Economia

Modelo superado

DANIEL LIMA - 29/08/2004

O resultado eleitoral para o comando do sistema Fiesp/Ciesp acabou com um jogo de faz de conta de décadas. Foi preciso que o candidato oposicionista Paulo Skaf privilegiasse a contenda na Federação das Indústrias, da qual saiu-se vitorioso, para que o Centro das Indústrias deslizasse em direção ao situacionista Cláudio Vaz. Skaf na Fiesp e Vaz no Ciesp significam a hora da verdade de uma farsa que ajuda a explicar por que os pequenos industriais paulistas são tão importantes para os dirigentes da Fiesp como a criminalidade em Diadema para os cantores da noite de Nova Yorque.


Geralmente representantes de grandes empreendimentos, sempre foi muito conveniente aos mandatários da Fiesp utilizar as regionais do Ciesp como bandeira de representatividade do setor industrial. Por mais modesta, frustrante e inconsistente que fosse a atuação média dos Ciesps, e a realidade histórica no Grande ABC vai nesse sentido, a massa crítica da Fiesp toda-poderosa sempre pesava, e pesava muito, como condutora de um jogo de cena que nem dava bola à improdutividade institucional em defesa dos pequenos.

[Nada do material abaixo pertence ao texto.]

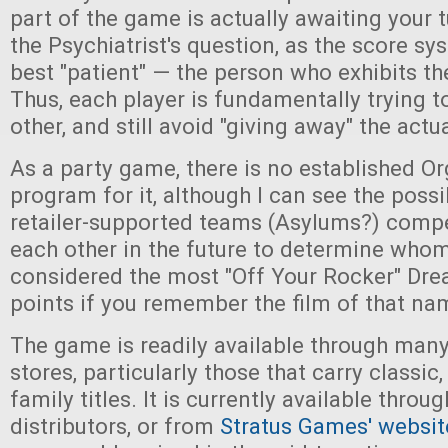
part of the game is actually awaiting your 
the Psychiatrist's question, as the score s
best "patient" — the person who exhibits t
Thus, each player is fundamentally trying to
other, and still avoid "giving away" the actua
As a party game, there is no established O
program for it, although I can see the possib
retailer-supported teams (Asylums?) comp
each other in the future to determine who
considered the most "Off Your Rocker" Dr
points if you remember the film of that na
The game is readily available through many
stores, particularly those that carry classic,
family titles. It is currently available thro
distributors, or from
Stratus Games' websit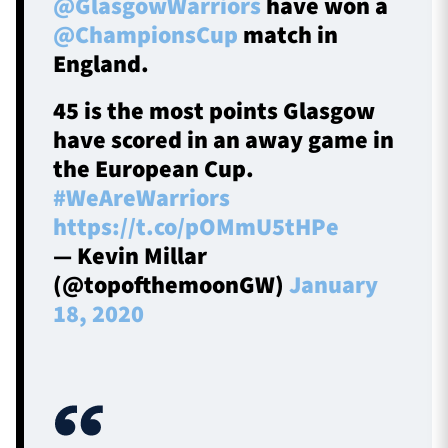
@GlasgowWarriors
have won a
@ChampionsCup
match in
England.
45 is the most points Glasgow
have scored in an away game in
the European Cup.
#WeAreWarriors
https://t.co/pOMmU5tHPe
— Kevin Millar
(@topofthemoonGW)
January
18, 2020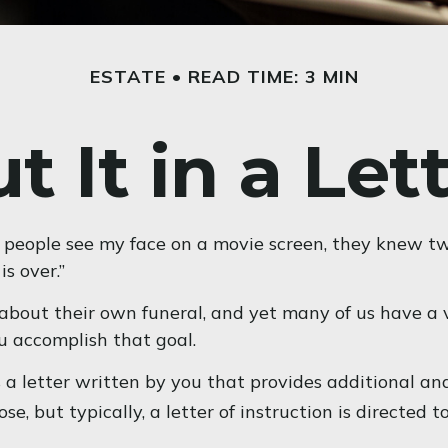
ESTATE
READ TIME: 3 MIN
t It in a Let
people see my face on a movie screen, they knew two t
is over.”
bout their own funeral, and yet many of us have a v
ou accomplish that goal.
t’s a letter written by you that provides additional 
, but typically, a letter of instruction is directed t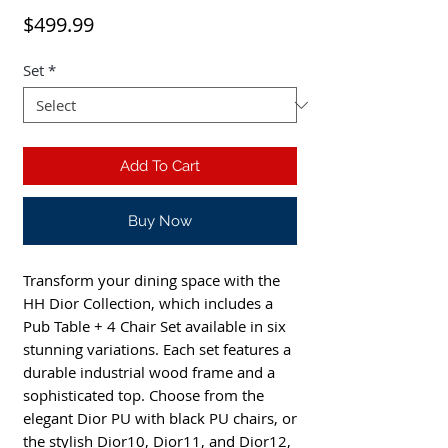
Price
$499.99
Set
*
Add To Cart
Buy Now
Transform your dining space with the
HH Dior Collection, which includes a
Pub Table + 4 Chair Set available in six
stunning variations. Each set features a
durable industrial wood frame and a
sophisticated top. Choose from the
elegant Dior PU with black PU chairs, or
the stylish Dior10, Dior11, and Dior12,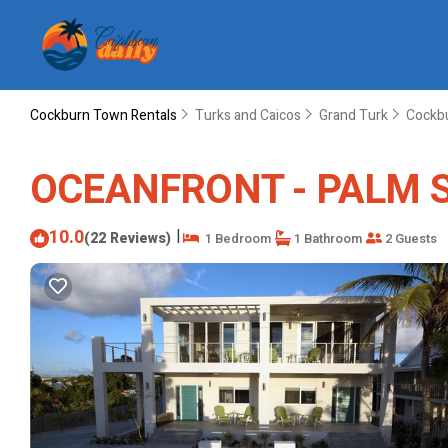
Cockburn Town Rentals
Turks and Caicos
Grand Turk
Cockb
OCEANFRONT - PALM SUI
10.0
|
(22 Reviews)
1 Bedroom
1 Bathroom
2 Guests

Sem a falsa proteção da Fiesp, espécie de preservativo com prazo de validade vencido e, portanto, altamente arriscado, a rede do Ciesp jamais conseguiu enxergar a essência da disparidade de forças na relação só aparentemente integrada com a Fiesp. O centralismo político-administrativo tornou as relações entre as duas entidades um disparate para quem avalia que está nas bases das pequenas e médias empresas a essência de uma representatividade saudável, mobilizadora e interventora principalmente contra os disparates governamentais.

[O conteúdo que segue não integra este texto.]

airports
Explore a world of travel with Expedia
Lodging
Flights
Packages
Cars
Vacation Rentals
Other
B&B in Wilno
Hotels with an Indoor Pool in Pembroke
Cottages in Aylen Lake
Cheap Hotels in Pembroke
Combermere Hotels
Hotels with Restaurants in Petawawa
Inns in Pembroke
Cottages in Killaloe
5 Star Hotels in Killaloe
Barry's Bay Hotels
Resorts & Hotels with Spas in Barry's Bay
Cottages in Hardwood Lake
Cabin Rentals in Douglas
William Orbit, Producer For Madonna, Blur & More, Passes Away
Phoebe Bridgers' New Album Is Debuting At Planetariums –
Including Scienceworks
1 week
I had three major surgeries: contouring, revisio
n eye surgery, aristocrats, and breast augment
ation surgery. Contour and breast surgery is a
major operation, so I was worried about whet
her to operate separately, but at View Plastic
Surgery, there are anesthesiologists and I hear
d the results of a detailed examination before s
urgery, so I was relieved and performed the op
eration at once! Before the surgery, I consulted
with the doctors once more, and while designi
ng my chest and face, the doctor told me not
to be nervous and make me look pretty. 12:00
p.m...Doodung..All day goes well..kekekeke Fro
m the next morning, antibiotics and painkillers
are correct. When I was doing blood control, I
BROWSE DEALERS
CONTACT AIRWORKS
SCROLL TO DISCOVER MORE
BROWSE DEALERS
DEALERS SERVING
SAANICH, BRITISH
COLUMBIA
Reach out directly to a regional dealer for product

Ao fazer desse segmento industrial apêndice arrecadatório, o sistema Fiesp/Ciesp exauriu-se por si próprio, principalmente a partir da abertura econômica. Desde então, como se sabe, diminuiu bastante a movimentação dos tanques das grandes empresas no campo de manobras do governo federal. A competitividade que se instaurou no País impactou além da conta a maioria dos setores industriais porque se travestiu de um samba do crioulo doido que combinou imediatismo e profundidade de desamarras alfandegárias.


Somam-se a essa operação de ruptura das relações até então preferencialmente de apadrinhamento estatal generalizado os efeitos da valorização artificial da moeda e a alta dos juros e se tem o quadro de abate generalizado da empresa nacional. Principalmente de pequeno e médio porte.


Prova de que os Ciesps são penduricalhos na estrutura institucional da indústria nacional e que a Fiesp não conseguiu reagir na intensidade e na dimensão necessárias diante do bólido de mudanças é o estágio de individualismo pela sobrevivência que as empresas, já historicamente isoladas, passaram a intensificar.


Paulo Skaf e Cláudio Vaz contribuirão para oxigenar a representação industrial paulista na medida em que oferecerem suporte adequado a um organismo debilitado ao longo dos tempos, mas que se mantinha supostamente saudável de maneira artificial, pela tutelagem do primo rico sobre o primo pobre.


Aliás, a metáfora precisa ser entendida no exato significado popular dos tempos em que Paulo Gracindo e Brandão Filho protagonizavam o quadro de rádio e em seguida de TV que consagrou os dois personagens. O primo rico sempre esnobava o primo pobre, fingia-se condoído com as agruras do consanguíneo infortunado, mas sistematicamente consumava o episódio com a arrogância típica dos bem-nascidos, oferecendo ao interlocutor migalhas em forma de generosidade.


É possível que, diante dos novos fatos e da divisão de votos no sistema Fiesp/Ciesp, Paulo Skaf e Cláudio Vaz tenham oportunidade histórica em mãos. Mais que apenas refletirem sobre o suposto abacaxi que terão de descascar em conjunto, devem mobilizar-se para interromper esse errante e entrecruzado vôo de instituições geneticamente conflitantes. Sim, geneticamente conflitantes, porque a Fiesp é um conglomerado de sindicatos cujas forças de pressão são essencialmente setoriais e extraterritoriais. Já os Ciesps deveriam portar-se como unidades de espalhamento contínuo dos pressupostos do capitalismo mais contemporâneo, inserindo-se extramuros nas regiões em que estão fincados.


De fato, Fiesp e Ciesp são complementos da mesma laranja do capitalismo. À primeira imprime-se maior ênfase de pragmatismo. Ao segundo deveriam implementar medidas que temperassem objetivos econômicos e compromissos com a comunidade. Aí, sim, teríamos a contraparte de interesses econômico e social.